But first, let’s dispense with all the Cheech and Chong jokes and I promise this post will not include any lame puns about pot or weed or getting the munchies, etc.
Let’s get the facts out first:
The hemp fiber is used to make things like rope, clothing, textiles, lotions and even construction materials such as strengtheners for concrete. Some energy bars include hemp seeds because the seeds are rich in Omega 3s, 6s and 9s.
In countries like Canada, the Ukriane and France, farmers and ranchers grow industrial hemp as a cash crop because
A) it’s easy to grow
B) it doesn’t cost much to maintain or water, and
C) it’s profitable.
For example, in 2008 Dr. Bronner’s Magic Soaps sold $29 million in hemp-related products.
Okay, but what does this have to do with New Mexico?
Well, state Sen. Cisco McSorley (D-Albuquerque) would like to see the state pass a bill allowing the production of industrial hemp. He thinks it could help farmers and ranchers, who are struggling in the current economy. After all, New Mexico has plenty of land and its climate may be conducive to the growing of hemp because the fiber does not need much water.
I spoke to him a few weeks ago about it:
There is one significant hurdle to overcome though:
The US government outlawed industrial hemp because the fiber comes from that pesky cannabis plant that produces marijuana. Hemp, like pot, contains THC – the chemical compound that makes you high.
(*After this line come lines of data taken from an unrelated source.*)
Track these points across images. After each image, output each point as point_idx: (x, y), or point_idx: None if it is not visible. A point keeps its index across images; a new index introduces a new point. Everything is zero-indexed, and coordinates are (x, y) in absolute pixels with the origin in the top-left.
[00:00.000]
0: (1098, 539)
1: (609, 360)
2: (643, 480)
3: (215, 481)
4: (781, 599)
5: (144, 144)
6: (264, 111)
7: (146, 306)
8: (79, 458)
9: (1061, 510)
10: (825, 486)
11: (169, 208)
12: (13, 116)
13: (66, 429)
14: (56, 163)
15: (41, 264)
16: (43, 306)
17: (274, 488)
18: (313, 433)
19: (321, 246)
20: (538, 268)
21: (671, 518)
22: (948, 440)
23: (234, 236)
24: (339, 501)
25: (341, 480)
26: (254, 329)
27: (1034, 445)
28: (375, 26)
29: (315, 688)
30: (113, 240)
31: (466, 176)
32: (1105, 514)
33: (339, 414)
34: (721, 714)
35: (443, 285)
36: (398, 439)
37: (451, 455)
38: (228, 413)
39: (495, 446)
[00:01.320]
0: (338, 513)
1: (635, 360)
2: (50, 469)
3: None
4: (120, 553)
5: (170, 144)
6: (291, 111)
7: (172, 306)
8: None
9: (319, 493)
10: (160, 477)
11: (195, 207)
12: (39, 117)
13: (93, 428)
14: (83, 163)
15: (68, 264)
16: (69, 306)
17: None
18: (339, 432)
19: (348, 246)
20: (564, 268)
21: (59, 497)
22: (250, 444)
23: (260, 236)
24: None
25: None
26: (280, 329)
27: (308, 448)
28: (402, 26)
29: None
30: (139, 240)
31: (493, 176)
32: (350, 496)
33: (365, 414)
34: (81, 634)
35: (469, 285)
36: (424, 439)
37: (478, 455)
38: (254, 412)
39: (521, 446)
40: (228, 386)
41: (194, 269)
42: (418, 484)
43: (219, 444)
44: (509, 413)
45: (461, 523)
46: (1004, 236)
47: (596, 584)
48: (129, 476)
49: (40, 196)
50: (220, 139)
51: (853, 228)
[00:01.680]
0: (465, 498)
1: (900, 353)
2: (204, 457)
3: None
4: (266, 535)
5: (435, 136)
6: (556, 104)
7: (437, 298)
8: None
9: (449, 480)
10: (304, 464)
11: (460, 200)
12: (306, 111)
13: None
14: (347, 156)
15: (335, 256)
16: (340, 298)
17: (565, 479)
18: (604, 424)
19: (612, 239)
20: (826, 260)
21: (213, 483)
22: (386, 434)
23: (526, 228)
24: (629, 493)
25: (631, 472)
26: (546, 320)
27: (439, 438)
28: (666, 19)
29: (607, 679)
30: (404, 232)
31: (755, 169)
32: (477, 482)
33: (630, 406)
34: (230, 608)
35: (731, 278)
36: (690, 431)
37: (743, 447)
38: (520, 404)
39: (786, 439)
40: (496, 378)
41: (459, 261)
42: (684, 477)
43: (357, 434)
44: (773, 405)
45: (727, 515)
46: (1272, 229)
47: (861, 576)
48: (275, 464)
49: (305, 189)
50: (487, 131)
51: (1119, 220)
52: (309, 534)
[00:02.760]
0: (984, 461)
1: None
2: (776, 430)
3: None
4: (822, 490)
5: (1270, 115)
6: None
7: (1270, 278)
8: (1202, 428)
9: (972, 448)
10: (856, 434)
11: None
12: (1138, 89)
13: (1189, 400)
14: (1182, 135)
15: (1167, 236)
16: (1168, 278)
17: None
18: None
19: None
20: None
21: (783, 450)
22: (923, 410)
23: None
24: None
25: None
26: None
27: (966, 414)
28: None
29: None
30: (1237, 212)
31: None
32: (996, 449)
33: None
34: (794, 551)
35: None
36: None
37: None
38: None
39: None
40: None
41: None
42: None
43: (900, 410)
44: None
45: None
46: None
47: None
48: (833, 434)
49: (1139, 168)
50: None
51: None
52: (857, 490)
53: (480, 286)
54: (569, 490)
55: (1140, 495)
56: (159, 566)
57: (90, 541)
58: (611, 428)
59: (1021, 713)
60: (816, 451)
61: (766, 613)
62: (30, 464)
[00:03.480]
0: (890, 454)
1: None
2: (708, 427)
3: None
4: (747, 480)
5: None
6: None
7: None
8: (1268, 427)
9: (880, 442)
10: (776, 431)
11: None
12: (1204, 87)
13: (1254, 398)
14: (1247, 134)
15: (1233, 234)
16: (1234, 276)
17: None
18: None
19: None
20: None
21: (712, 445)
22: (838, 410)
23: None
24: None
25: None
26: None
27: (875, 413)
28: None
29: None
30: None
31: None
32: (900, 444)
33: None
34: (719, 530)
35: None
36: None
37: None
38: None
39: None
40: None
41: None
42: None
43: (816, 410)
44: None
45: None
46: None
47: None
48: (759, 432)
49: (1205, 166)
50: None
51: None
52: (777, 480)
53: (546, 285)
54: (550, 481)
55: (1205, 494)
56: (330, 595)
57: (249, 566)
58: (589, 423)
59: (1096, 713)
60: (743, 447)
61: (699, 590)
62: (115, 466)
McSorley told me that the THC content in marijuana is 23 while the THC content in hemp is .01 percent, which means the narcotic effect of hemp is miniscule.
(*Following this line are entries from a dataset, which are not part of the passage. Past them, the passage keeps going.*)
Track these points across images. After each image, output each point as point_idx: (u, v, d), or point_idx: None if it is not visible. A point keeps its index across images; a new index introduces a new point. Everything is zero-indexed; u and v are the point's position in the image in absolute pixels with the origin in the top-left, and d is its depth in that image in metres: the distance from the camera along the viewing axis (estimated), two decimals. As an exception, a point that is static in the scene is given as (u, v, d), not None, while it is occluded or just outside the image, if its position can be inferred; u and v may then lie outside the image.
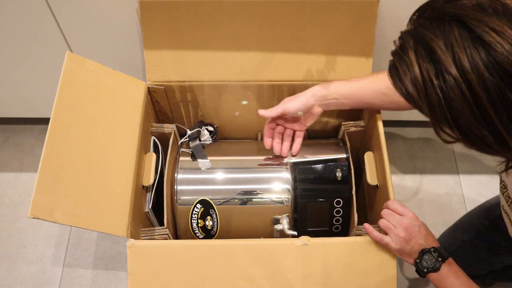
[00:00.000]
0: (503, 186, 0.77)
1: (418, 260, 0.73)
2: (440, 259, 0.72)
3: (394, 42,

US House of Representatives member Ron Paul (R-Texas) introduced a bill last year (HR-1866) but it got nowhere. “Members of Congress don’t really care about it,” Paul told CNBC at the time. “They (think), ‘If you vote for hemp, you vote for marijuana. If you vote for marijuana, you vote for hard drugs. And then you’re pro drug.”
On the New Mexico level, perhaps McSorley can make more headway if he can find a rural lawmaker who would be willing to join him as a co-sponsor.